As we arrived at the hospital, we knew it was bad. The staff was positioned methodically along the corridor as we were escorted in to a tiny room just outside of the ER. When we got there, we already had a few close work friends who had arrived just prior to us, so we weren’t exactly alone. Almost immediately the emergency room doctor joined us; she knelt down next to my husband and me and very clearly said, “Mr. and Mrs. Funk, your daughter has died. We did everything we could for her. We are preparing her now for you to be able to see her. We will come and get you as soon as she is ready.”

A blur. That’s how this felt. How could this be happening? Not to us, not to our family. We are good parents, good people … things like this don’t happen to good parents, right?

Wrong.

I had only seen one other dead person in my entire life at this point, and now here I was holding my dead daughter. I didn’t want to let her go. She didn’t look hurt. You couldn’t even see any injury. She died from blunt force trauma/asphyxia. She had died immediately, we were told. No suffering, we were told. But we would suffer from that moment on.

Courtesy of Carri Funk

I couldn’t believe how quickly my husband and I were separated and then questioned, each by different detectives, while we were still in the emergency room. I guess time is of the essence. I know now that is standard protocol, but in the moment it felt terrible.

While we were being questioned at the hospital, detectives were in our home. Imagine how my children felt listening to them lift the dresser and then tip it over, repeatedly … testing to see if the force of the dresser could really kill a child. Trying to determine how someone “couldn’t hear it fall” from downstairs. (For the record, our daughter took the force of the dresser, which is why no one heard the fall —that is logical, common sense!) We were investigated intensely by Virginia Beach police, along with Child Protective Services. What a process. I would not want their jobs and am super grateful for their service, but none of that gratitude made this process any easier.

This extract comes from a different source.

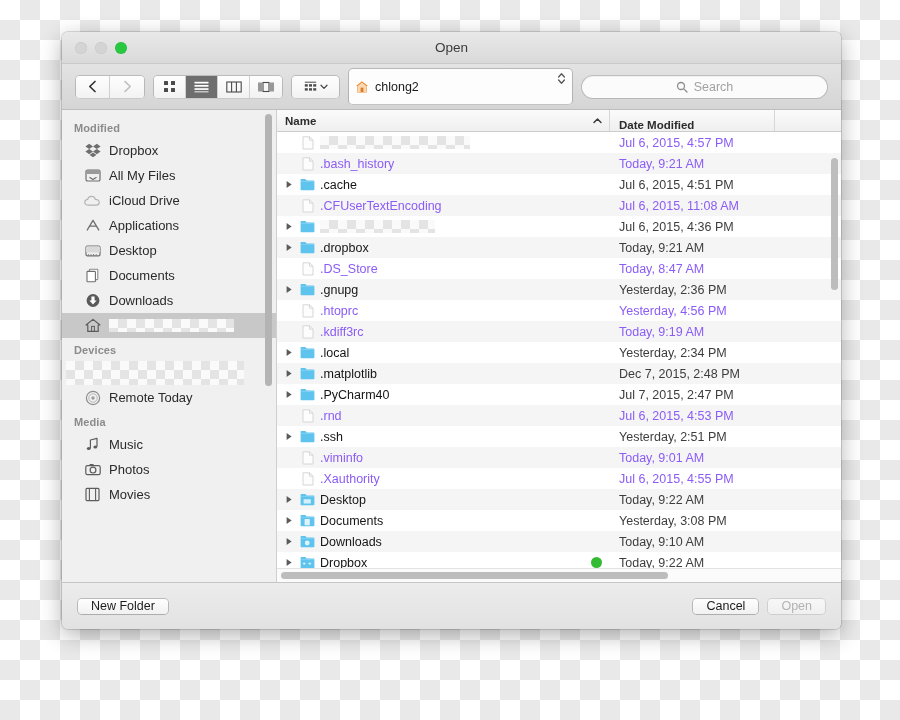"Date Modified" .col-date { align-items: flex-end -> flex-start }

Once we arrived home that evening, I remember the hardest thing was telling my then eleven-year-old and four-year-old sons that their baby sister had died. She was in Heaven now. The coming months would be challenging as we helped them navigate their grief journey, all the while trying to navigate our own.

Within the hour of our getting home, we got a phone call from LifeNet Health, asking for our daughter’s organs. We said YES. It never occurred to us to say anything different. If we could help save another life, we would. We are proud to say that Madison’s heart valves were placed with two different children! The miracle of organ donation is amazing and LifeNet Health has been a critical part of our healing.

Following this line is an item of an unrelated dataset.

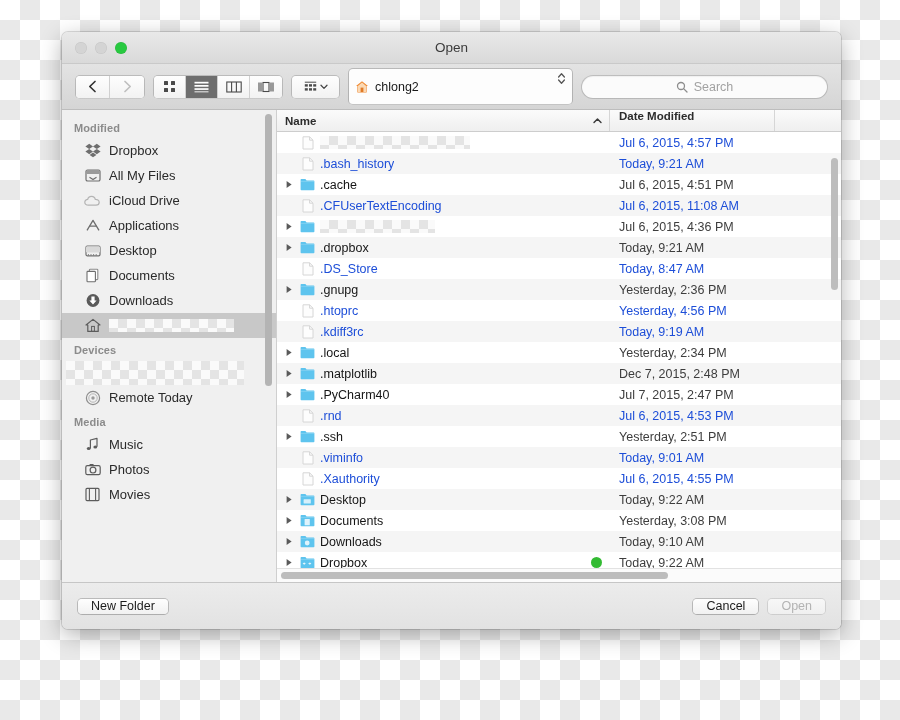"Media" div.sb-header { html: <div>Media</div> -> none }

Madison Daley Funk was two when she died a very preventable death. We could not sit back and do nothing. We knew if we didn’t know about furniture tip over dangers, other people may not know about it either.

We called a furniture strap manufacturer and she sells us straps at cost; we give them away every chance we get. We designed our website, Maddie’s Message, as a place to read our story and learn about furniture safety. We love to do random acts of kindness in her honor to help share our story outside of our circle of friends. I regularly say, “Please strap your furniture – don’t wish you would have.”

But all that is not enough. Although I’ve given out thousands and thousands of furniture straps, watched endless news stories, studied furniture tip over statistics, we are not making headway. The numbers are not getting better. Just as many children are dying today due to tip-over accidents as they were when my daughter died.

I look forward to seeing a day where the death rate DECREASES. The only logical response to prevent these accidents is to continue to educate and advocate for solid standards to be put in place.